I’ve done a lot of reminiscing about my moments of trans experience before coming to the slow realization that I was in fact trans. I thought it might be fun today to go in the other direction and go back to the last time things seemed simple, and really, the last time I managed to fully convince myself that I was indeed male. This might seem strange, but I think it is important to acknowledge and remember times of joy and good feeling. They were important steps that brought me to where I am today.
Deep in the fiery crucible that was 2011 in which the very last shreds of illusion about myself were burned away, I often thought back to 2009, the last time I remembered really feeling good about myself, my life, my marriage and my future. I thought I was winning you see, because I hadn’t yet realized the race was lost before my first shaky steps were taken 37 years before.
I had been dealing with bodily discomfort for a long time by then, and my attempts to adjust were becoming more extreme. In the years previous I put on a massive amount of weight, close to 100 pounds above my old Air Force weigh in, plus grew a beard flecked with considerable grey. Between that and my hairline I looked at least ten years older than my true age. When it finally hit me I was going in the exact wrong direction, I undertook a very focused effort to turn the dial all the way to the right, full volume, no distractions. It worked pretty well! The beard of course was the first thing to go.
As the spring and summer came about in ’09 I felt very strongly that I was winning, and with a vengeance. My huge Clausian belly was gone and I worked out rigorously with weights every morning. Every weekend, and every weeknight I got the chance, I strapped my son to my back and headed out on long 5 mile hikes around the local area. Never exactly a contented soul, he loved the jostling motions and gurgled many observations and questions in his sweet little voice. We bonded as the fat melted, my legs grew powerful, and a sheath of hard muscle developed over my whole upper body. I felt good, strong, powerful, and very alive. After the stress of having a consistently attention hungry child for a year and a half, my spouse and I started bonding again, although old problems lingered and she was distracted with her PhD program.

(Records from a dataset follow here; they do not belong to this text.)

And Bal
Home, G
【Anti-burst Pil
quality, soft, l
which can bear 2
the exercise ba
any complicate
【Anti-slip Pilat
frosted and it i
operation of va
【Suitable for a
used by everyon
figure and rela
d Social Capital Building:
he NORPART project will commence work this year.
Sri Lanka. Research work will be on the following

Still things were looking very up in every direction.
In spite of what was to come, that summer remains a memory of great contentment for me, and one of great victory all around. I was well on the way to building a perfect male body. Things were going fantastic at work. My spouse passed her exams and transitioned from student status to candidate status, which I understand has great import in the world of academia. My son’s language took off finally, adding new words and then phases to his vocabulary when just 8 months previous he had one simple word, “up”. My dad was also working out every day and we compared notes every week at our standing breakfast date, along with multiple trips downtown to enjoy our mutual passion for the local architecture. By Thanksgiving everything had changed.
In September after that last golden summer I started having mixed feelings about my workout routine. My arms and chest were noticeably bigger and the view in the mirror I expected to fill me with exuberant pride instead made me feel vaguely uncomfortable. I could not explain why. I kept it up, attempting to push through, but by the following spring I simply couldn’t anymore. In November my spouse traveled to NJ with her mom and the baby leaving me alone for a week and my very first instinct was to go femme for the time, at least in the house. It felt right. A little too right. The reunion in Jersey wasn’t nearly as joyful as it should have been, and I knew it was my fault.

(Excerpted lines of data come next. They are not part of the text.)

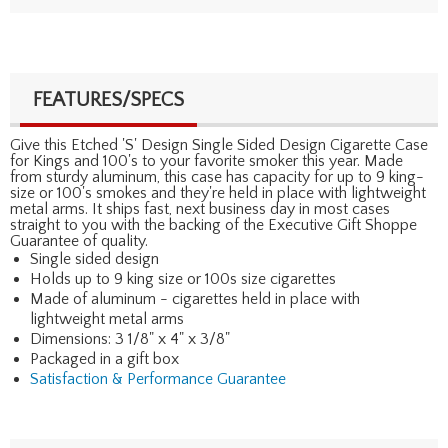
FEATURES/SPECS
Give this Etched 'S' Design Single Sided Design Cigarette Case
for Kings and 100's to your favorite smoker this year. Made
from sturdy aluminum, this case has capacity for up to 9 king-
size or 100's smokes and they're held in place with lightweight
metal arms. It ships fast, next business day in most cases
straight to you with the backing of the Executive Gift Shoppe
Guarantee of quality.
Single sided design
Holds up to 9 king size or 100s size cigarettes
Made of aluminum - cigarettes held in place with
lightweight metal arms
Dimensions: 3 1/8" x 4" x 3/8"
Packaged in a gift box
Satisfaction & Performance Guarantee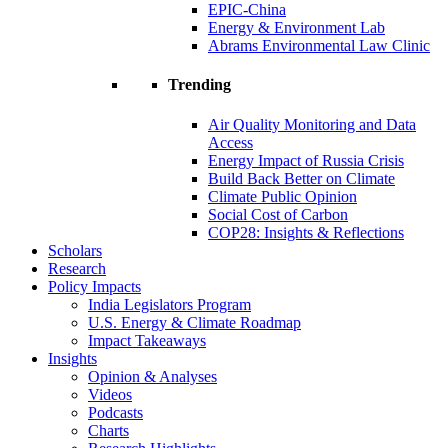
EPIC-China
Energy & Environment Lab
Abrams Environmental Law Clinic
Trending
Air Quality Monitoring and Data
Access
Energy Impact of Russia Crisis
Build Back Better on Climate
Climate Public Opinion
Social Cost of Carbon
COP28: Insights & Reflections
Scholars
Research
Policy Impacts
India Legislators Program
U.S. Energy & Climate Roadmap
Impact Takeaways
Insights
Opinion & Analyses
Videos
Podcasts
Charts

In December the final blow to my effort towards an ideal male existence came. My dad had been suffering from stomach issues since before Thanksgiving and we assumed it was an ulcer. The MRI on Christmas Eve showed something far worse. My world was crumbling and simply couldn’t hold; my glorious year of victory sped toward crushing defeat on all fronts. The entire next year would be spent attempting to unconsciously preserve the shell around me that had been there so long. We fought the good fight, all of us, but by early last year it was all over. The chick had emerged out of the weak and shattered veneer and there was no putting her, me, back in there.
Now it’s 2012 and summer. Time for a do over year. I can’t bring my dad back, or my marriage, and I’m back to losing a new layer of fat the hard times somehow put on me. This time though, I have my legs on the ground and no longer curled up in an embryonic state. It feels good, and I think if I gain back the momentum I had in the summer of ’09, I can fly.
michellelianna
Comment by HELEN BRADY on July 10, 2012 at 11:02am What a lot to overcome. I strangely enough and don't know if it is common among us, rarely even want to think about my prior existence under another name. I refer to that person as my late husband. This five years seems like my whole life.